YOUR INSTRUCTIONS -
Tally the lines in the records underneath that contain the string "below", and state the figure by itself.

MATERIAL PROVIDED -
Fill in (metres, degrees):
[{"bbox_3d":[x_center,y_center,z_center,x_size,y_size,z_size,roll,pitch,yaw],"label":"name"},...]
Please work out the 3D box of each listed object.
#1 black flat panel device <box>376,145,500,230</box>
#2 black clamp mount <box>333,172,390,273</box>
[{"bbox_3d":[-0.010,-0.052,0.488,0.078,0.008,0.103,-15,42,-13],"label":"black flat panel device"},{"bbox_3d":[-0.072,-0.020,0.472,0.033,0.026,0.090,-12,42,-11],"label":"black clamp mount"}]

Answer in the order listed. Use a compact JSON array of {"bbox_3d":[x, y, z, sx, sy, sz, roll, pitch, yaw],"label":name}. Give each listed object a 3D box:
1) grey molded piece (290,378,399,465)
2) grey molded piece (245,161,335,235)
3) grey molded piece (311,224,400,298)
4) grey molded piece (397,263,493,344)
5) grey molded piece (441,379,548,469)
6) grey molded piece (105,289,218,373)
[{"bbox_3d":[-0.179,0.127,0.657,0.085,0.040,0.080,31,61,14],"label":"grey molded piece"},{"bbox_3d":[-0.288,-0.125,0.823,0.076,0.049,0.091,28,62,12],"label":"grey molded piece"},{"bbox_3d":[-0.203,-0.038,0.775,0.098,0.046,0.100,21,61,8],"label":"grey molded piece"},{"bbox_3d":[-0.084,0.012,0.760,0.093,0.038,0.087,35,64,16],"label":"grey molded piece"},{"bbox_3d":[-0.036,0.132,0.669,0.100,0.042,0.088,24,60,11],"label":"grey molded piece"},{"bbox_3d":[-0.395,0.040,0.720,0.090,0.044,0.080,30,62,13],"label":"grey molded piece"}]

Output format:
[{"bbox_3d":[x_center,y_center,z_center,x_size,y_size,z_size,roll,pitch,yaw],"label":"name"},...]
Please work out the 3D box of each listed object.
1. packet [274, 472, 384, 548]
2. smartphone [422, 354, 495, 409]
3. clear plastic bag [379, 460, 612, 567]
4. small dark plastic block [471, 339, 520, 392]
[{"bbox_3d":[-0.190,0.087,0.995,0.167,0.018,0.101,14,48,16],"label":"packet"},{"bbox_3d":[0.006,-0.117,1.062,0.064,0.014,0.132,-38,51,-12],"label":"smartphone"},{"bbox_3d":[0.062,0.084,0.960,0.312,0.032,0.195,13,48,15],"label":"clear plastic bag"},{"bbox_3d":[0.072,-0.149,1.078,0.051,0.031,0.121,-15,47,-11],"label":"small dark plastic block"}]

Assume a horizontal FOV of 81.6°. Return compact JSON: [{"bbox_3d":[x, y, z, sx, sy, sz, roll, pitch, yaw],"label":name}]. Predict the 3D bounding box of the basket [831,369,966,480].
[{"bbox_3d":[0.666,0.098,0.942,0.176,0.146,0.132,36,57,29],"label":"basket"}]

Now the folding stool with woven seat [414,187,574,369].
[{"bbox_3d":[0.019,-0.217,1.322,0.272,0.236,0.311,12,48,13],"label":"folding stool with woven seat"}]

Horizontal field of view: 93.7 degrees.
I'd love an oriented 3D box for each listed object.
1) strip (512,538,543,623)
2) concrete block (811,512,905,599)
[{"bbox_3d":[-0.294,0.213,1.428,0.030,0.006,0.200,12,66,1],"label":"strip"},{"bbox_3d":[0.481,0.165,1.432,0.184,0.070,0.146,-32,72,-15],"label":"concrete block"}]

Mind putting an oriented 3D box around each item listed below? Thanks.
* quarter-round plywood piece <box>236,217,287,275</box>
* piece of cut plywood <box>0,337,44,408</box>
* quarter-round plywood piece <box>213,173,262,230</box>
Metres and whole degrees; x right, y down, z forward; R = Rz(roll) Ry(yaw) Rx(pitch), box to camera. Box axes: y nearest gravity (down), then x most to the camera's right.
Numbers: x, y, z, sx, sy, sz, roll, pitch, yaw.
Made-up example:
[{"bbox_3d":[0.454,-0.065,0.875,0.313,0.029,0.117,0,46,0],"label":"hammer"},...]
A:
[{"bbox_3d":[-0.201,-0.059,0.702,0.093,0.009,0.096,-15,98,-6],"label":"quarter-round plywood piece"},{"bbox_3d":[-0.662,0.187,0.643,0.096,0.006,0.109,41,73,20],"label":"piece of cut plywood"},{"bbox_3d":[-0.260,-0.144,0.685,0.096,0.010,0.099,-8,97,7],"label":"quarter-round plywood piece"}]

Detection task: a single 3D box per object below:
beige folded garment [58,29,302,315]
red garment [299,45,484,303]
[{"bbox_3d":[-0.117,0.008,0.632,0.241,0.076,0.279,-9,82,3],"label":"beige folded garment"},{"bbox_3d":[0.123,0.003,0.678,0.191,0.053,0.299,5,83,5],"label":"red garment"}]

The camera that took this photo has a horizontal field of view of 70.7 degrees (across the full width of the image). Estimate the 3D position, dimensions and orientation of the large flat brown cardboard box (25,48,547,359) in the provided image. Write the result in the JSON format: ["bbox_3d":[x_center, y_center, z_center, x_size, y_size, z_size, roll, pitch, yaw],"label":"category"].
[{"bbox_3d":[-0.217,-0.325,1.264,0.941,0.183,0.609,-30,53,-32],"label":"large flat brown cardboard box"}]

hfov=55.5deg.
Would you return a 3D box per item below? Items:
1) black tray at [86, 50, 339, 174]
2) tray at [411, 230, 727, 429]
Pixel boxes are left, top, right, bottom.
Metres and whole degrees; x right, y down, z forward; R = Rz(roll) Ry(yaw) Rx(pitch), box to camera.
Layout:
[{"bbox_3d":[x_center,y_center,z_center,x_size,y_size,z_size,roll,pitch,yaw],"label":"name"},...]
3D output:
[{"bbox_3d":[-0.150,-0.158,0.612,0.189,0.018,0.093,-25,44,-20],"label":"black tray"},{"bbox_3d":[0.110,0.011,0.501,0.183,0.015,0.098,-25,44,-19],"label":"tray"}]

TASK OUTPUT -
3